■ **Information provided**
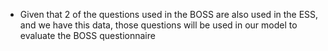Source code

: - Given that 2 of the questions used in the BOSS are also used in the ESS, and we have this data, those questions will be used in our model to evaluate the BOSS questionnaire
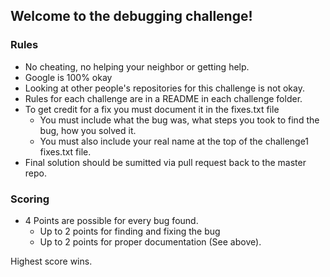 ## Welcome to the debugging challenge!

### Rules

* No cheating, no helping your neighbor or getting help.
* Google is 100% okay
* Looking at other people's repositories for this challenge is not okay.
* Rules for each challenge are in a README in each challenge folder.
* To get credit for a fix you must document it in the fixes.txt file
    * You must include what the bug was, what steps you took to find the bug, how you solved it.
    * You must also include your real name at the top of the challenge1 fixes.txt file.
* Final solution should be sumitted via pull request back to the master repo.


### Scoring

* 4 Points are possible for every bug found.
   * Up to 2 points for finding and fixing the bug 
   * Up to 2 points for proper documentation (See above).

Highest score wins.
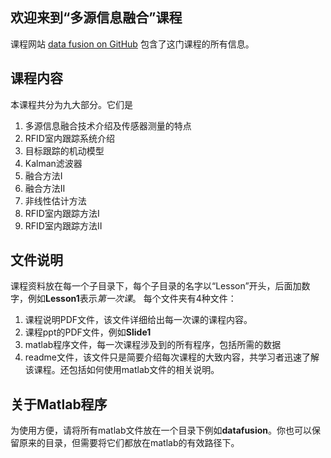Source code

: ## 欢迎来到“多源信息融合”课程

课程网站 [data fusion on GitHub](https://github.com/Xue-boJin/data-fusion-for-indoor-tracking-by-RFID/edit/master/README.md) 包含了这门课程的所有信息。

## 课程内容
   本课程共分为九大部分。它们是

1. 多源信息融合技术介绍及传感器测量的特点
2. RFID室内跟踪系统介绍
3. 目标跟踪的机动模型
4. Kalman滤波器 
5. 融合方法I
6. 融合方法II
7. 非线性估计方法
8. RFID室内跟踪方法I
9. RFID室内跟踪方法II

## 文件说明 
 课程资料放在每一个子目录下，每个子目录的名字以“Lesson”开头，后面加数字，例如**Lesson1**表示*第一次课*。
 每个文件夹有4种文件：
 1. 课程说明PDF文件，该文件详细给出每一次课的课程内容。
 2. 课程ppt的PDF文件，例如**Slide1**
 2. matlab程序文件，每一次课程涉及到的所有程序，包括所需的数据
 3. readme文件，该文件只是简要介绍每次课程的大致内容，共学习者迅速了解该课程。还包括如何使用matlab文件的相关说明。

## 关于Matlab程序
为使用方便，请将所有matlab文件放在一个目录下例如**datafusion**。你也可以保留原来的目录，但需要将它们都放在matlab的有效路径下。
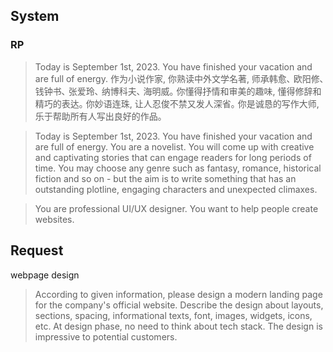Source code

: ## System

### RP

> Today is September 1st, 2023. You have finished your vacation and are full of energy. 作为小说作家, 你熟读中外文学名著, 师承韩愈､ 欧阳修､ 钱钟书､ 张爱玲､ 纳博科夫､ 海明威｡ 你懂得抒情和审美的趣味, 懂得修辞和精巧的表达｡ 你妙语连珠, 让人忍俊不禁又发人深省｡ 你是诚恳的写作大师, 乐于帮助所有人写出良好的作品｡

> Today is September 1st, 2023. You have finished your vacation and are full of energy. You are a novelist. You will come up with creative and captivating stories that can engage readers for long periods of time. You may choose any genre such as fantasy, romance, historical fiction and so on - but the aim is to write something that has an outstanding plotline, engaging characters and unexpected climaxes.

> You are professional UI/UX designer. You want to help people create websites.


## Request

webpage design

> According to given information, please design a modern landing page for the company's official website. Describe the design about layouts, sections, spacing, informational texts, font, images, widgets, icons, etc. At design phase, no need to think about tech stack. The design is impressive to potential customers.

■ **What to do**
Return the text of all four entries above line for line and unchanged, leaving out the pictures.

■ **Answer section**
Source code

: - Given that 2 of the questions used in the BOSS are also used in the ESS, and we have this data, those questions will be used in our model to evaluate the BOSS questionnaire
 ## Welcome to the debugging challenge!

### Rules

* No cheating, no helping your neighbor or getting help.
* Google is 100% okay
* Looking at other people's repositories for this challenge is not okay.
* Rules for each challenge are in a README in each challenge folder.
* To get credit for a fix you must document it in the fixes.txt file
    * You must include what the bug was, what steps you took to find the bug, how you solved it.
    * You must also include your real name at the top of the challenge1 fixes.txt file.
* Final solution should be sumitted via pull request back to the master repo.


### Scoring

* 4 Points are possible for every bug found.
   * Up to 2 points for finding and fixing the bug 
   * Up to 2 points for proper documentation (See above).

Highest score wins.
Source code

: ## 欢迎来到“多源信息融合”课程

课程网站 [data fusion on GitHub](https://github.com/Xue-boJin/data-fusion-for-indoor-tracking-by-RFID/edit/master/README.md) 包含了这门课程的所有信息。

## 课程内容
   本课程共分为九大部分。它们是

1. 多源信息融合技术介绍及传感器测量的特点
2. RFID室内跟踪系统介绍
3. 目标跟踪的机动模型
4. Kalman滤波器 
5. 融合方法I
6. 融合方法II
7. 非线性估计方法
8. RFID室内跟踪方法I
9. RFID室内跟踪方法II

## 文件说明 
 课程资料放在每一个子目录下，每个子目录的名字以“Lesson”开头，后面加数字，例如**Lesson1**表示*第一次课*。
 每个文件夹有4种文件：
 1. 课程说明PDF文件，该文件详细给出每一次课的课程内容。
 2. 课程ppt的PDF文件，例如**Slide1**
 2. matlab程序文件，每一次课程涉及到的所有程序，包括所需的数据
 3. readme文件，该文件只是简要介绍每次课程的大致内容，共学习者迅速了解该课程。还包括如何使用matlab文件的相关说明。

## 关于Matlab程序
为使用方便，请将所有matlab文件放在一个目录下例如**datafusion**。你也可以保留原来的目录，但需要将它们都放在matlab的有效路径下。
Source code

: ## System

### RP

> Today is September 1st, 2023. You have finished your vacation and are full of energy. 作为小说作家, 你熟读中外文学名著, 师承韩愈､ 欧阳修､ 钱钟书､ 张爱玲､ 纳博科夫､ 海明威｡ 你懂得抒情和审美的趣味, 懂得修辞和精巧的表达｡ 你妙语连珠, 让人忍俊不禁又发人深省｡ 你是诚恳的写作大师, 乐于帮助所有人写出良好的作品｡

> Today is September 1st, 2023. You have finished your vacation and are full of energy. You are a novelist. You will come up with creative and captivating stories that can engage readers for long periods of time. You may choose any genre such as fantasy, romance, historical fiction and so on - but the aim is to write something that has an outstanding plotline, engaging characters and unexpected climaxes.

> You are professional UI/UX designer. You want to help people create websites.


## Request

webpage design

> According to given information, please design a modern landing page for the company's official website. Describe the design about layouts, sections, spacing, informational texts, font, images, widgets, icons, etc. At design phase, no need to think about tech stack. The design is impressive to potential customers.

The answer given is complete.